任务清单
1 - 把讲分区的那段片段里，从含有"public void write(K"的字句开头、到"map阶段的spill过程。"结束的这部分一字不改地引出来。
2 - 照原样打出记录中从含有"scientific name: Campanula paniculata"的那一行起、到含有"family: Boraginaceae"的那一行止的所有行，首尾两行都要，别的行不要。

━━━ 待读片段

NewOutputCollector有三个数据成员：collector、partitioner和partitions，这三个字段都在构造函数内完成初始化，collector是MapOutputBuffer类的对象，是本类的核心字段，partitioner是Partitioner类的对象，用于指示本次map所使用的分区类型，所谓的对key/value分区的过程其实也就是调用getPartition(key,value，reduceNums)方法返回一个整数作为此键值对的分区号，用户可以自定义分区类，其实也就是自定义getPartition(key，value，reduceNums)方法。不过分区只是根据key将map的输出分成不同的区(以0，1，2，3等数字作为分区号)，每个区用一个reduce处理。默认的分区方法是HashPartitioner，首先将key的哈希值和Integer类型最大值进行与运算，然后将结果对作业的reduce数量取模值，将这个模值作为此key/value对应的分区号，可见键值对的分区号只是与key有关，其原型如下：

public class HashPartitioner<K, V> extends Partitioner<K, V> {

  /** Use {@link Object#hashCode()} to partition. */
  public int getPartition(K key, V value,
                          int numReduceTasks) {
    return (key.hashCode() & Integer.MAX_VALUE) % numReduceTasks;
  }

接下来查看到NewOutputCollector的write方法又调用了collector.collect(key,value)方法：

public void write(K key, V value) throws IOException, InterruptedException {
      collector.collect(key, value,
                        partitioner.getPartition(key, value, partitions));
    }

不深入collect方法内部看的话，看到此方法的第一印象就是colllector将key、value、partition(对应的分区号)一起存入内存缓冲区。接下来分析map阶段的spill过程。

━━━━━━
━━━ 练习材料

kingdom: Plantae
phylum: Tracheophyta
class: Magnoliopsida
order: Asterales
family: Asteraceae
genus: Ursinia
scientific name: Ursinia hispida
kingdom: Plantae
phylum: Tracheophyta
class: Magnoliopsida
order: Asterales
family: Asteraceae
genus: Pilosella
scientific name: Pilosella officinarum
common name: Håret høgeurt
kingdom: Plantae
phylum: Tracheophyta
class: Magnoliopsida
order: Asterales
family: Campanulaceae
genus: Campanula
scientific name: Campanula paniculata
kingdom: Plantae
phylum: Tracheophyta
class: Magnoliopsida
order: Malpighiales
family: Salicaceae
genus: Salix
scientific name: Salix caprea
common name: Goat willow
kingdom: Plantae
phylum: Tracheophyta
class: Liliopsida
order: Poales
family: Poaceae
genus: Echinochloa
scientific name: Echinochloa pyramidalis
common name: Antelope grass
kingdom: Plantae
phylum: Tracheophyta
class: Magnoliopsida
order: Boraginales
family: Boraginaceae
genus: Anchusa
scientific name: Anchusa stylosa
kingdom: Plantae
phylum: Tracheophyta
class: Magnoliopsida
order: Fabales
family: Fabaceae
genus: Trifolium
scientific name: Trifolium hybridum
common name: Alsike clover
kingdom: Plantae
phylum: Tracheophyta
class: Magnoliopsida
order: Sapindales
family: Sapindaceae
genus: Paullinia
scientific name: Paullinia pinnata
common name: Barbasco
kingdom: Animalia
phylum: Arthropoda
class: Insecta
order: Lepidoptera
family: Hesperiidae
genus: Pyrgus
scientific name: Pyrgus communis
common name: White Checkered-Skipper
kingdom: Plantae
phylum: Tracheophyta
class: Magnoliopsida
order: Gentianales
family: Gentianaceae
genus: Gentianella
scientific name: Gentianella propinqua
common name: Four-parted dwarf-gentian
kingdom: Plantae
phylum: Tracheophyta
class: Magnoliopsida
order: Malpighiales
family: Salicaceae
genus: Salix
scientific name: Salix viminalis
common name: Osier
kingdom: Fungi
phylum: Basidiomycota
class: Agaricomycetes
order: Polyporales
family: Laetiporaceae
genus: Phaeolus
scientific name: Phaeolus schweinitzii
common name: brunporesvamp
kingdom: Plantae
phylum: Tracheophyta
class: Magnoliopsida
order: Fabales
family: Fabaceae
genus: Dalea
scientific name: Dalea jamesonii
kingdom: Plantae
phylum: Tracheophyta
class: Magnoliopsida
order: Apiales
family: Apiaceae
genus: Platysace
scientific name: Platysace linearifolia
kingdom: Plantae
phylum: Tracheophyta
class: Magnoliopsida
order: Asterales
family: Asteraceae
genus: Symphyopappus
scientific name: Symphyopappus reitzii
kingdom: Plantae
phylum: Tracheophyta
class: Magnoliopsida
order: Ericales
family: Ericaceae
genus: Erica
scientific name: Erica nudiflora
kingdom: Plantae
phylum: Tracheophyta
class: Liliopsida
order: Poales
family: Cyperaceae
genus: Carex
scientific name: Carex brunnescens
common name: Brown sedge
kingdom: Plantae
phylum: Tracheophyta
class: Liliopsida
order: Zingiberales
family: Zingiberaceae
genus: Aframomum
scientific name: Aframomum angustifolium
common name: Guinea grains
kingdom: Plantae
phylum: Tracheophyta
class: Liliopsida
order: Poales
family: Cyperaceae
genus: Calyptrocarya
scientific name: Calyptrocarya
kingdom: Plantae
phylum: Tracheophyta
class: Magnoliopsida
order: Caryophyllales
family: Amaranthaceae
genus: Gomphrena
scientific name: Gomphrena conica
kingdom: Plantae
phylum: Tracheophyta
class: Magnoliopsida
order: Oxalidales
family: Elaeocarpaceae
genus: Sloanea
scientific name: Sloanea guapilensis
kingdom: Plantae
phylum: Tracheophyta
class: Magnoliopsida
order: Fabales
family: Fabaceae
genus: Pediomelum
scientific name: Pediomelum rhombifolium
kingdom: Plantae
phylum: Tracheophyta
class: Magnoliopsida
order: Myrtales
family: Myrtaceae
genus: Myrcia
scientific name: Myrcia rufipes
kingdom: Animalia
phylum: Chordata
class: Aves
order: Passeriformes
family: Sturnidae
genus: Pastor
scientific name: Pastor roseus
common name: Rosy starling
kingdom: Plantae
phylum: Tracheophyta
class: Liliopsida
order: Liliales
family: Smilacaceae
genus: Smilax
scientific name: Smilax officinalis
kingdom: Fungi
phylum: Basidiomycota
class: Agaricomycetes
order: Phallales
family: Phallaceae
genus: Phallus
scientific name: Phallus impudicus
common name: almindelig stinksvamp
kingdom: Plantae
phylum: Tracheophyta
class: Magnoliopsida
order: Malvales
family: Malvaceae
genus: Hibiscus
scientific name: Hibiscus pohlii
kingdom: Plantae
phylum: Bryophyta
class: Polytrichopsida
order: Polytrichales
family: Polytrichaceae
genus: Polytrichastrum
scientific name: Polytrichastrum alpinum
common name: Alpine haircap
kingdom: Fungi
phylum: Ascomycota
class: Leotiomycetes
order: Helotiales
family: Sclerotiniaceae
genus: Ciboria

━━━━━━

逐题答案
1 -
public void write(K key, V value) throws IOException, InterruptedException {
      collector.collect(key, value,
                        partitioner.getPartition(key, value, partitions));
    }

不深入collect方法内部看的话，看到此方法的第一印象就是colllector将key、value、partition(对应的分区号)一起存入内存缓冲区。接下来分析map阶段的spill过程。

2 -
scientific name: Campanula paniculata
kingdom: Plantae
phylum: Tracheophyta
class: Magnoliopsida
order: Malpighiales
family: Salicaceae
genus: Salix
scientific name: Salix caprea
common name: Goat willow
kingdom: Plantae
phylum: Tracheophyta
class: Liliopsida
order: Poales
family: Poaceae
genus: Echinochloa
scientific name: Echinochloa pyramidalis
common name: Antelope grass
kingdom: Plantae
phylum: Tracheophyta
class: Magnoliopsida
order: Boraginales
family: Boraginaceae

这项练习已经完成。